Memur-Sen Konfederasyonu 32. İl Temsilcileri toplantısı Ankara’da geniş bir katılımla gerçekleştirildi. İl Temsilcileri Toplantısına Memur-Sen Genel Başkanı Ali Yalçın, Memur-Sen Genel Başkan Yardımcıları, komisyon başkanları, Kültür Memur-Sen Genel Başkanı Mecit Erdoğan, Memur-Sen'e bağlı sendikaların Genel Başkanları ve Memur-Sen 81 İl Temsilcisi katıldı.
6. Dönem Toplu Sözleşme sürecinin ele alındığı toplantının ilk bölümünde konuşan Genel Başkan Ali Yalçın, toplu sözleşme görüşmelerinde izlenecek yol haritasına istişareler sonucunda karar verileceğini belirterek teşkilatın ve üyelerin de beklenti ve taleplerini eksiksiz bir şekilde dikkate alınacağını söyledi.
İl Temsilcileri Toplantısında konuşan Yalçın, Ağustos ayının hem kamu işvereni için geçmişteki kayıpları telafi etmeye yönelik bir fırsat hem de maaşlarında azalma olan kamu görevlilerinin beklentilerinin karşılanmasına yönelik bir umut olduğunu ifade ederek “Maddi anlamda ekonomik gelişmelerden dolayı kayıplar yaşayan kamu görevlileri bu toplu sözleşmeden ciddi kazanımlar bekliyor. Kamu görevlilerine yapılacak iyileştirmelerde maliyet hesabı değil memnuniyet hesabı yapılmalıdır” diye konuştu.
Yalçın’ın konuşmasının ardından toplantının ikinci bölümünde ise 6. Dönem Toplu Sözleşme Görüşmeler ele alındı. İl Temsilcileri ve Yönetim Kurulu üyeleri, toplu sözleşmede izlenecek yol haritası, talepler ve sorunlar üzerine istişarelerde bulunuldu.

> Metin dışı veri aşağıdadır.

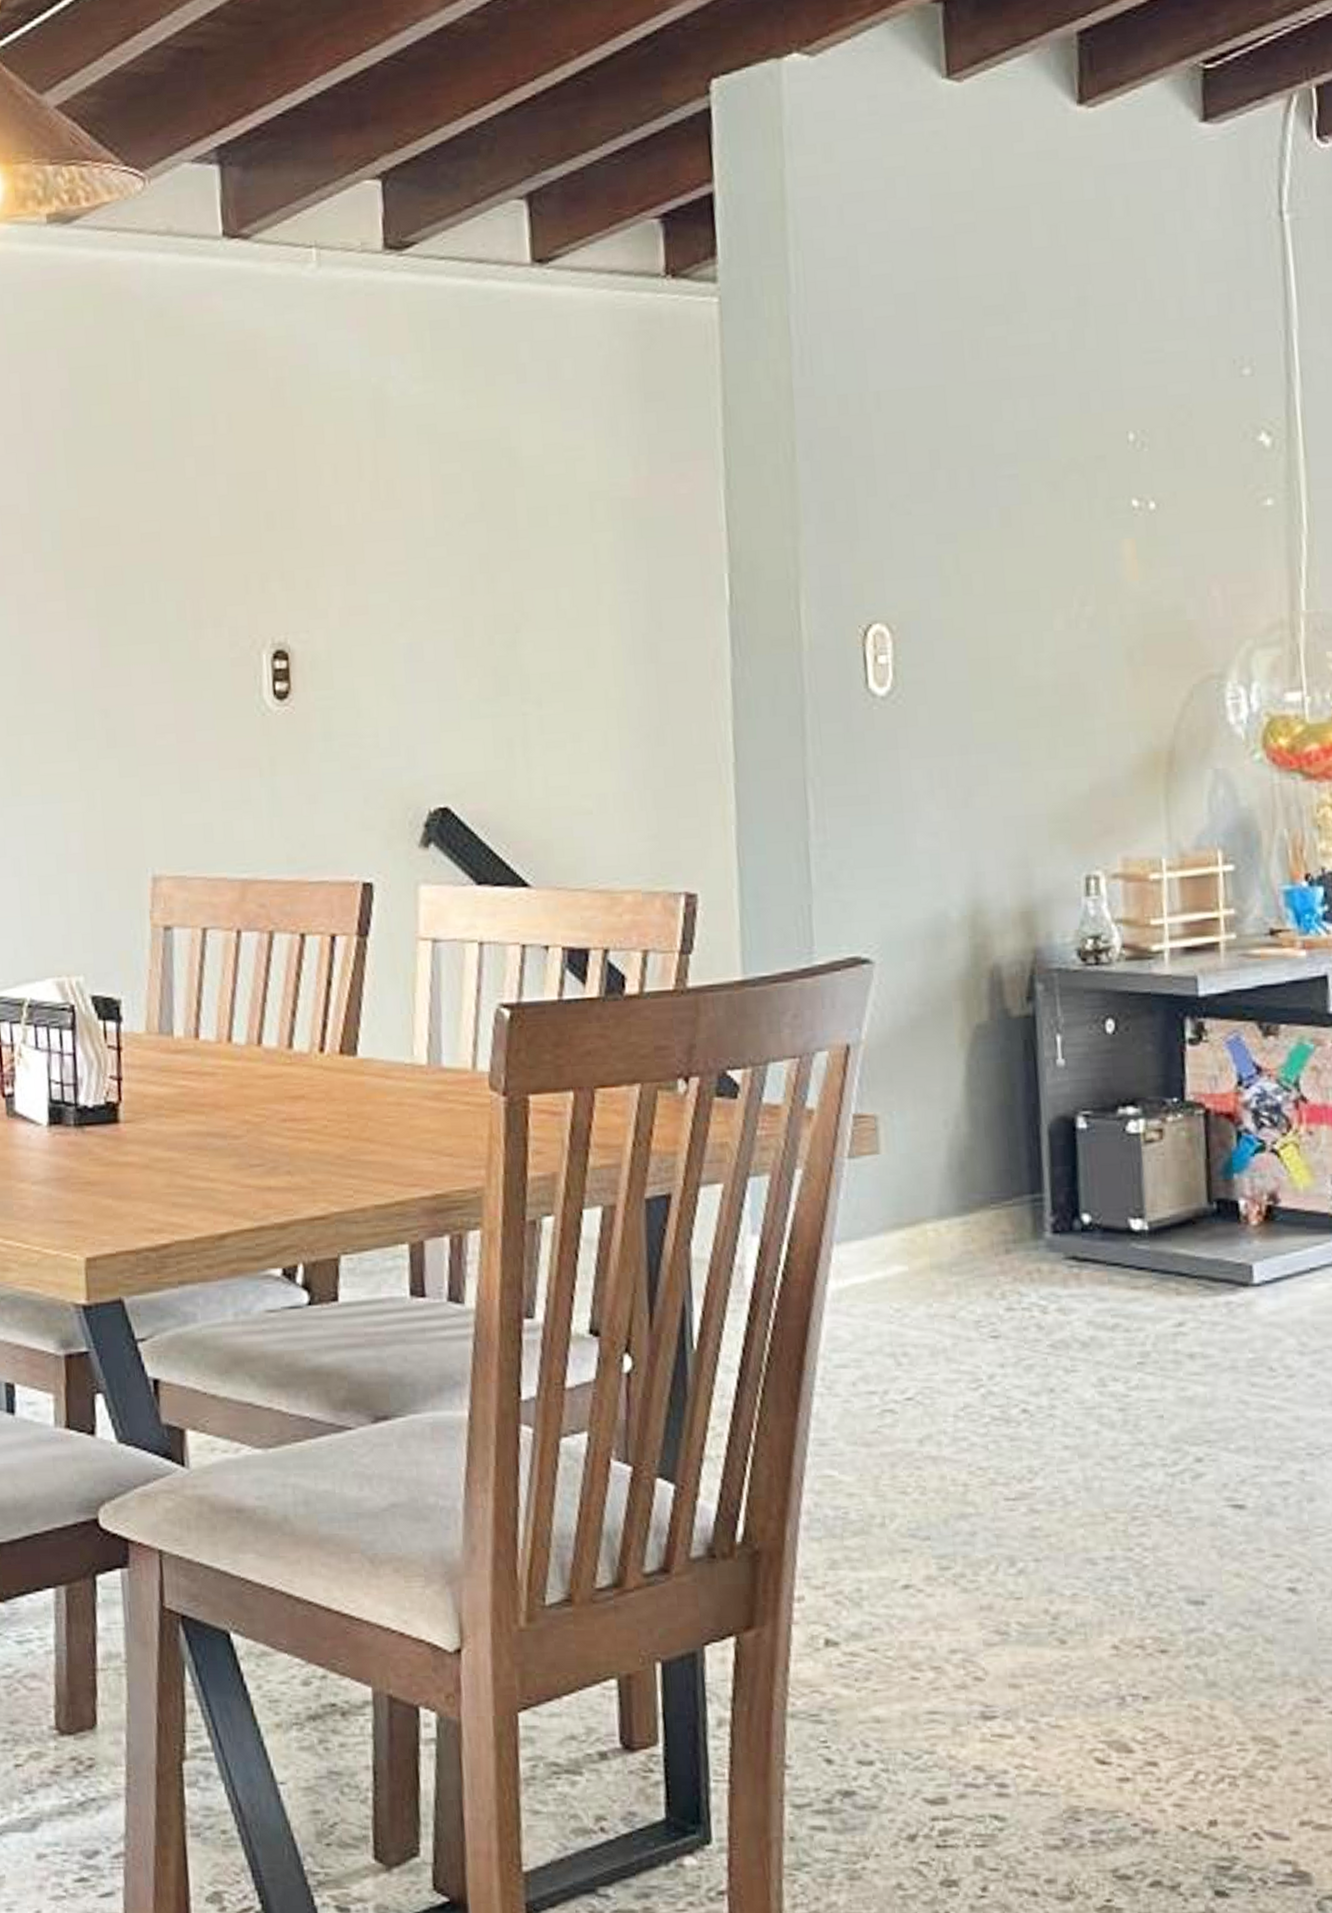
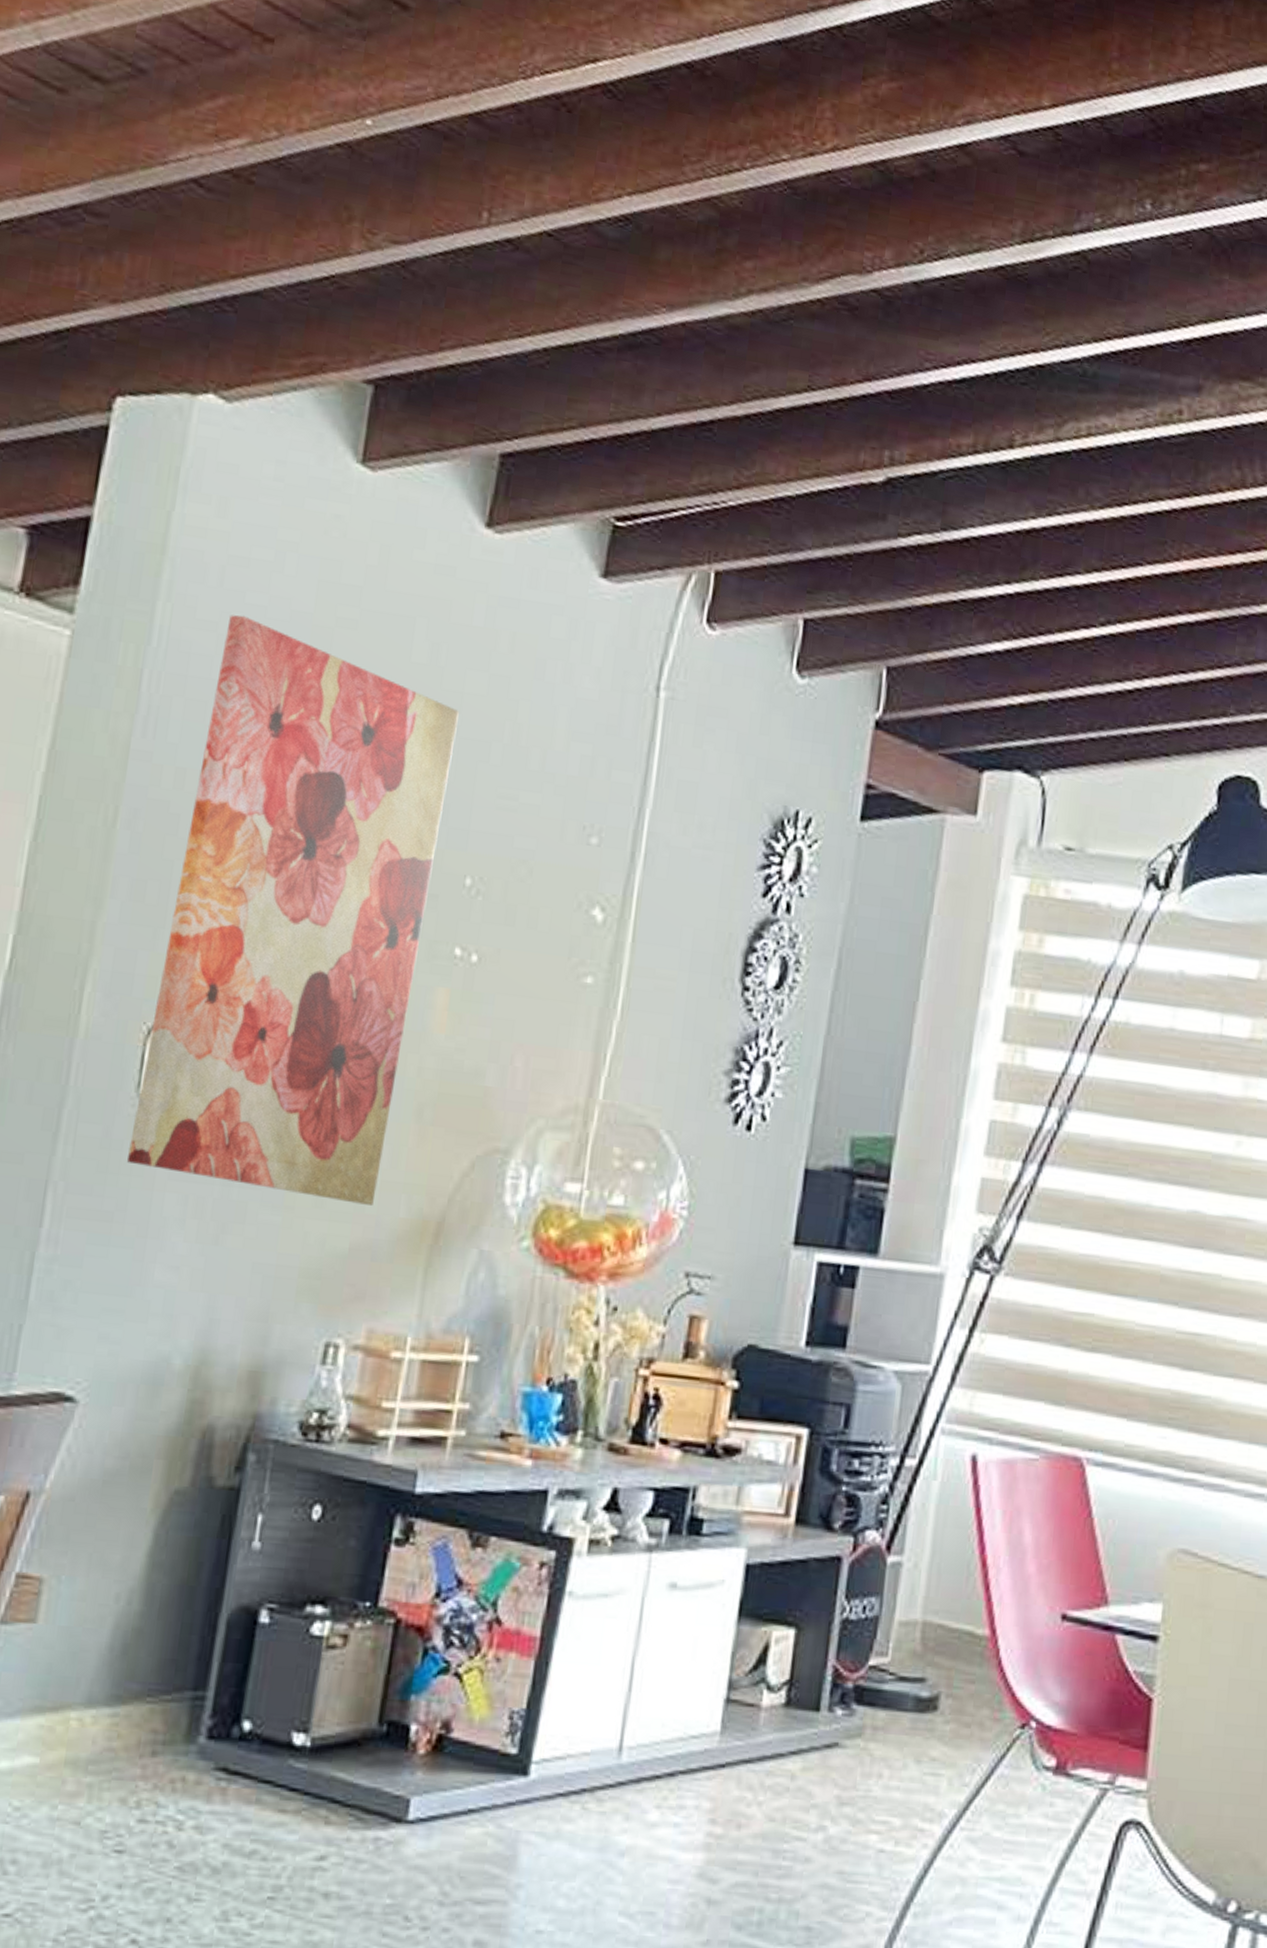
wall art: none [856,245,1104,751] -> present [127,615,460,1206]

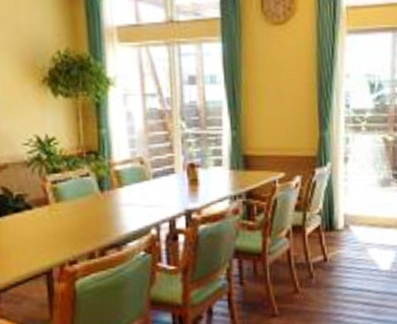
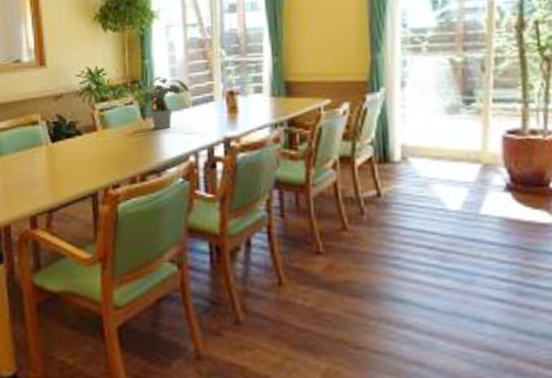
potted plant: none [90,147,150,202] -> present [134,77,190,129]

Kültür Memur-Sen Genel Başkanı Mecit Erdoğan da toplantıda yaptığı komuşmada; 6. Dönem Toplu Sözleşme masasında başta kültür ve sanat hizmet kolu çalışanlarımız olmak üzere kamu çalışanlarının emeklerinin karşılığını alması için mücadelemizden asla taviz vermeyeceğiz. Kültür Memur-Sen olarak bu yıl enflasyon artı refah payı talep edeceğiz” dedi.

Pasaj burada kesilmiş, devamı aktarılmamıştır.